Un « entre-deux » très utile
Le crédit relais est une forme de prêt bancaire d’un montant compris entre 60 et 80 % de la valeur du bien convoité. Il  vous permet de faire la jonction entre la vente de votre bien immobilier et l’achat d’un nouveau. Il en existe plusieurs types.

Le crédit relais sec : quand on est sûr de soi !
Destiné à ceux qui souhaitent couvrir en totalité leur nouvelle acquisition par la vente de l’ancienne, le crédit relais sec doit être de courte durée. Avec un taux très élevé, ce crédit n’est accepté par les banques qu’avec de solides garanties. Entre autres, la certitude que le bien en vente sera très vite adjugé. On optera pour cette solution si on décide d’acheter un bien plus petit que celui qu’on vend ou situé dans un lieu moins valorisé. A cause de son coût prohibitif et des risques qu’il fait courir, il vaut mieux même l’éviter !

Le crédit relais « jumelé » : des taux avantageux
Pour ceux qui souhaitent acheter un bien plus cher que celui qu’ils vendent, ce type de crédit relais est tout à fait adapté. Associé à un prêt classique, il permet de financer l'intégralité de l'opération achat/revente. Avec un délai de 2 ans maximum pour rembourser, la vente du bien permet le paiement anticipé du crédit sans pénalité. Avec cette formule, les taux sont plus avantageux et les établissements bancaires moins exigeants. Par exemple : pas de frais de dossiers supplémentaires.

Plusieurs possibilités de remboursement existent selon l’établissement bancaire.

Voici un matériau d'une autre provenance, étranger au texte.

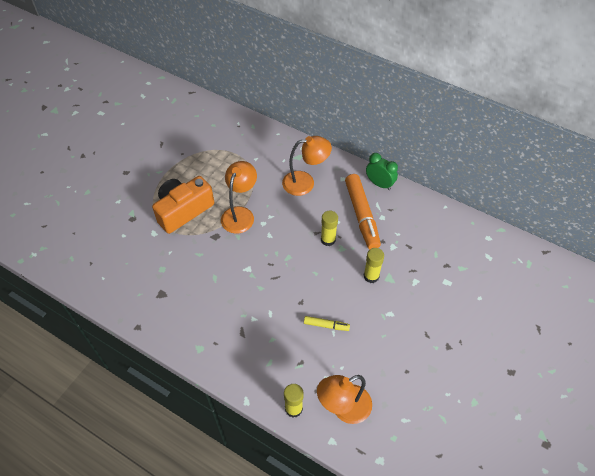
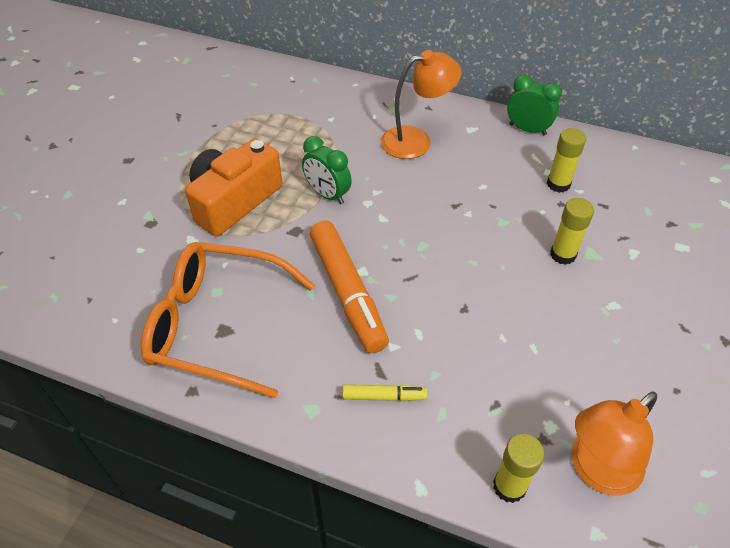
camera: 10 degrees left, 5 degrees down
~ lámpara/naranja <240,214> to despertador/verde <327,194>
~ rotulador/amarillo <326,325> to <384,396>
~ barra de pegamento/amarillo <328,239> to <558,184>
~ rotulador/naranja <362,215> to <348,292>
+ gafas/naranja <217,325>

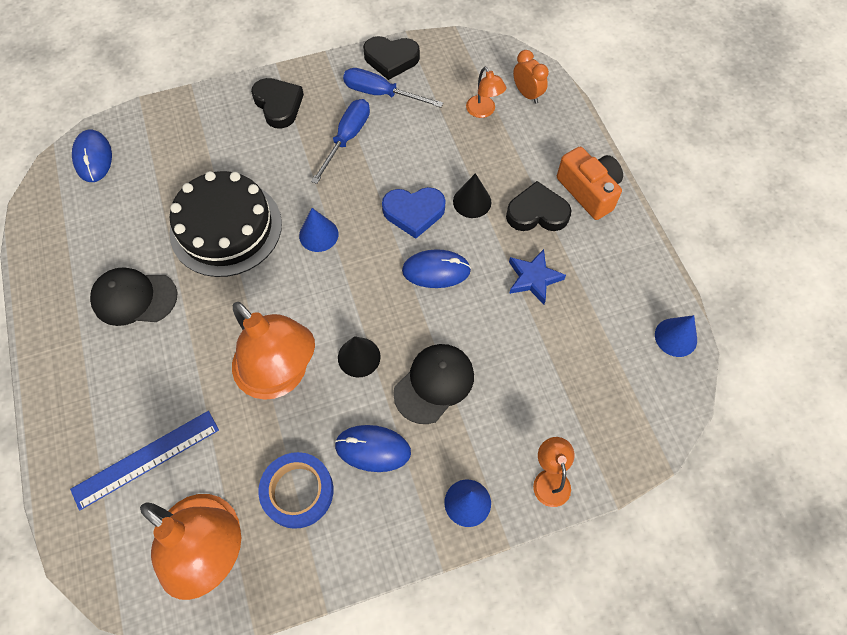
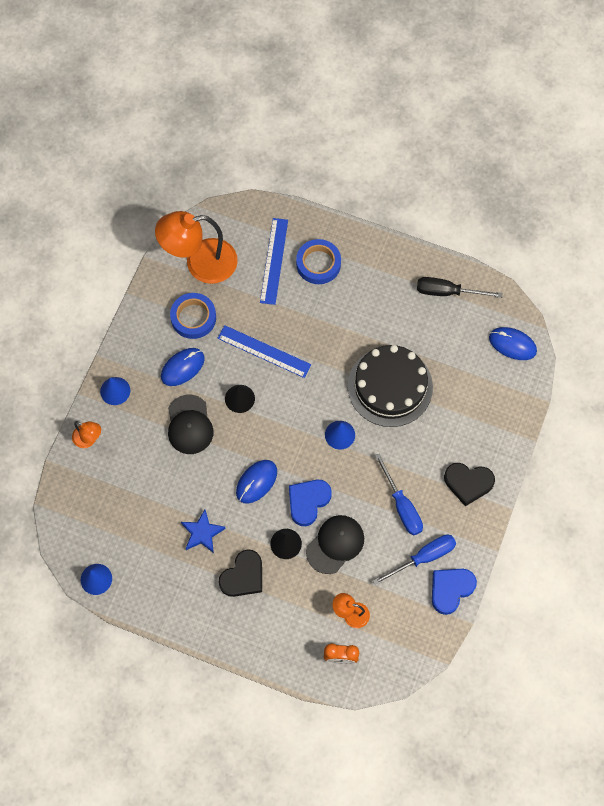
camera: 130 degrees right, 5 degrees up
~ gorra/negro <134,298> to <335,544>
~ lámpara/naranja <280,376> to regla/azul <264,351>
~ corazón/negro <391,59> to corazón/azul <450,589>
- cámara/naranja <589,191>
+ cinta adhesiva/azul <318,264>
+ destornillador/negro <447,292>

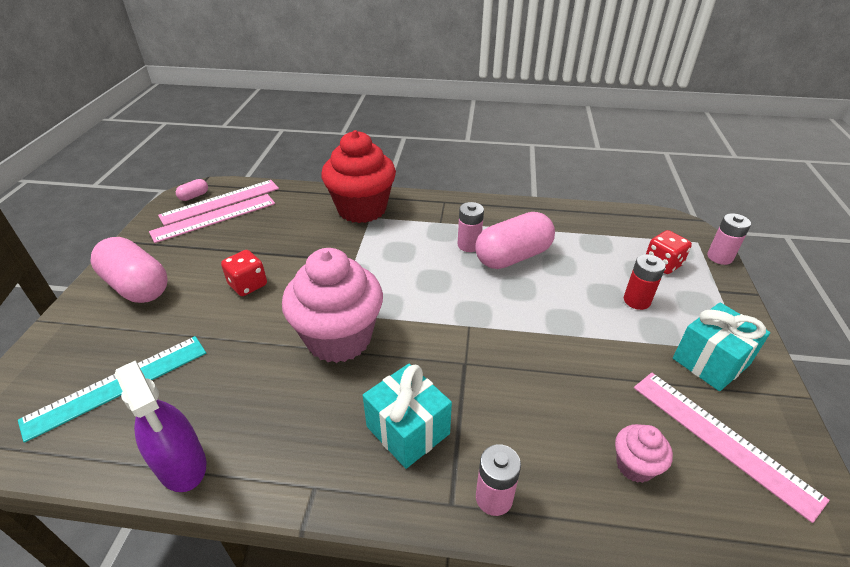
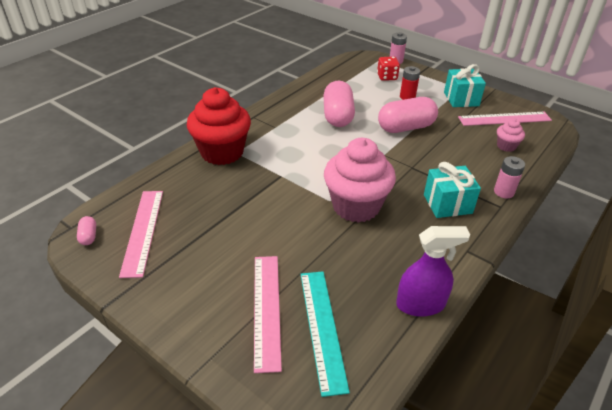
camera: 60 degrees left, 0 degrees up
~ cápsula/rosa <137,286> to <405,127>
~ regla/rosa <220,202> to <266,309>
- dado/rojo <248,285>
- pila/rosa <469,245>

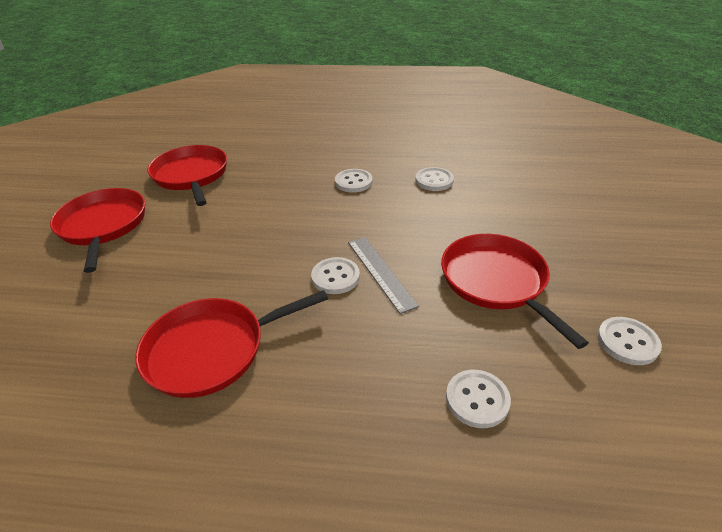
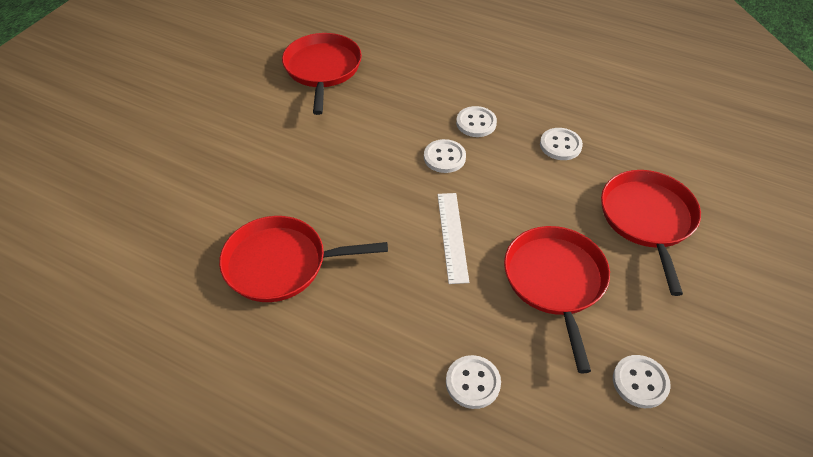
camera: 20 degrees right, 10 degrees up
~ sartén/rojo <103,226> to <648,219>
~ botón/blanco <335,277> to <444,157>
~ regla/gris <380,272> to regla/blanco <452,236>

L’emprunteur ne paie que les intérêts et remboursera le capital d’un coup dès que sa vente sera effectuée. Avantageuse sur le long terme, cette formule implique de lourdes charges tant que cette vente n’est pas effectuée (prêt en cours + intérêts du crédit relais).

Autre solution, l’emprunteur ne commence à rembourser (capital + intérêts) que lorsque la vente aura été effectuée. Cette somme globale sera alors répartie sur le long terme, pour un montant total plus élevé.

A noter : les salariés des entreprises assujetties au 1 % logement peuvent bénéficier d’un prêt relais à taux spécialement attractif (1 % sur un an, renouvelable une fois).

Au vu des circonstances actuelles et de la récession du marché, il devient de plus en plus difficile de vendre sa maison ou son appartement avant le délai maximum du crédit relais, soit deux ans. Si l’emprunteur demande une extension de son délai de remboursement, dans 95 % des cas, on lui refusera. Mais en attendant, il faut saisir le tribunal d'instance pour réclamer une suspension d'obligation de paiement, en vertu de l'article L313-12 du Code de la consommation. On peut retirer le dossier gratuitement à l’AFUB (Association Française des usagers des banques). C'est une démarche facile, gratuite et courante.

Saisie immobilière ou expropriation
Aujourd’hui, près de 80 000 familles propriétaires qui avaient contracté un crédit relais vont se retrouver en grosse difficulté financière. Les garanties d’hypothèques prises par les banques vont donc être appliquées. Les conséquences sont dramatiques : saisie immobilière ou expropriation.

L'AFUB a demandé au gouvernement d’intervenir pour que les organismes de crédits ne pratiquent plus les ventes forcées avec expulsion des propriétaires avec un moratoire de 2 ans.
Depuis septembre 2008, début de la crise, les banques ont pratiquement arrêté de financer les crédits relais.